Images taken in nature are stories presented within four walls. There are no pages to turn and the cast of characters often remain unknown. They’re not always pretty.

I would liked to have lingered. Waited and perhaps discovered the rest of the tale. I have my suspicions—the heap of remaining flesh and fur spoke volumes—but maybe that’s someone else’s story.

I don’t think I could have photographed this several years ago, but I was a different person back then. Now, when presented with the opportunity, I study nature more closely. I celebrate its beauty and share in its moments of cruelty.

We’re all animals. The difference is some of us keep that hidden inside cloaked with a carefully constructed mirage, while others lay it right out there on the surface for everyone to see. Interesting how a walk in nature can open your eyes and feed your soul at the same time.

Humankind vs nature…

What a year, or do I say that about every one? The serenity of this image is so not representative of 2021, but it’s typical of how we spent our free time—out in nature, often no more than a picture frame apart from one another.

Nature is much more trustworthy than humankind. Though nature comes with unpredictability and devastation, the difference is, it isn’t premeditated. When the worst transpires, it isn’t the result of a cold-blooded, malicious attack for personal gain—it’s luck of the draw for the most part.

Nature doesn’t masquerade as your friend or family member, she just exists in a form that you’re free to consider, evaluate, and then choose the best course of action.
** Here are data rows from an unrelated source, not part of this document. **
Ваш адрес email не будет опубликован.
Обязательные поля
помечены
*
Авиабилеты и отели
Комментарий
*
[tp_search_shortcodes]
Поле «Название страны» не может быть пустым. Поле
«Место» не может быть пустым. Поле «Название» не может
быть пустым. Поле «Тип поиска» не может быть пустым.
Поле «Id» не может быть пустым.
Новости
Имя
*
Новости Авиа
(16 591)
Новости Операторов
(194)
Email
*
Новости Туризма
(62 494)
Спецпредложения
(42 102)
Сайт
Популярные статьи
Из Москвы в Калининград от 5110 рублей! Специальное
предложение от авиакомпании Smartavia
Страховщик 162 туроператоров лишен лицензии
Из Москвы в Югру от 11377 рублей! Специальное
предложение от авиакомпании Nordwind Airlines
Now humankind…that’s the scary one! I suppose there are some who go through life never seeing what lurks behind the mask, but I’m not one of those.

I write these words from a place of strength. These are merely observations compiled from contemplating humanity and many times, finding it lacking.

Be wary of the ones who posture as oh so nice, for niceness is but a strategy utilized by predatory people to get what they want. Be cautious when placing someone in a position of trust. Pay attention to the red flags—don’t shrug them off with excuses for bad behavior—for intuition is a valuable tool. And if you worry about being alone if you remove toxicity from your life, don’t. You’ll be creating space for the kind of relationships that matter the most.

My two cents for the New Year? Place your trust in nature and stay ever vigilant when it comes to humanity.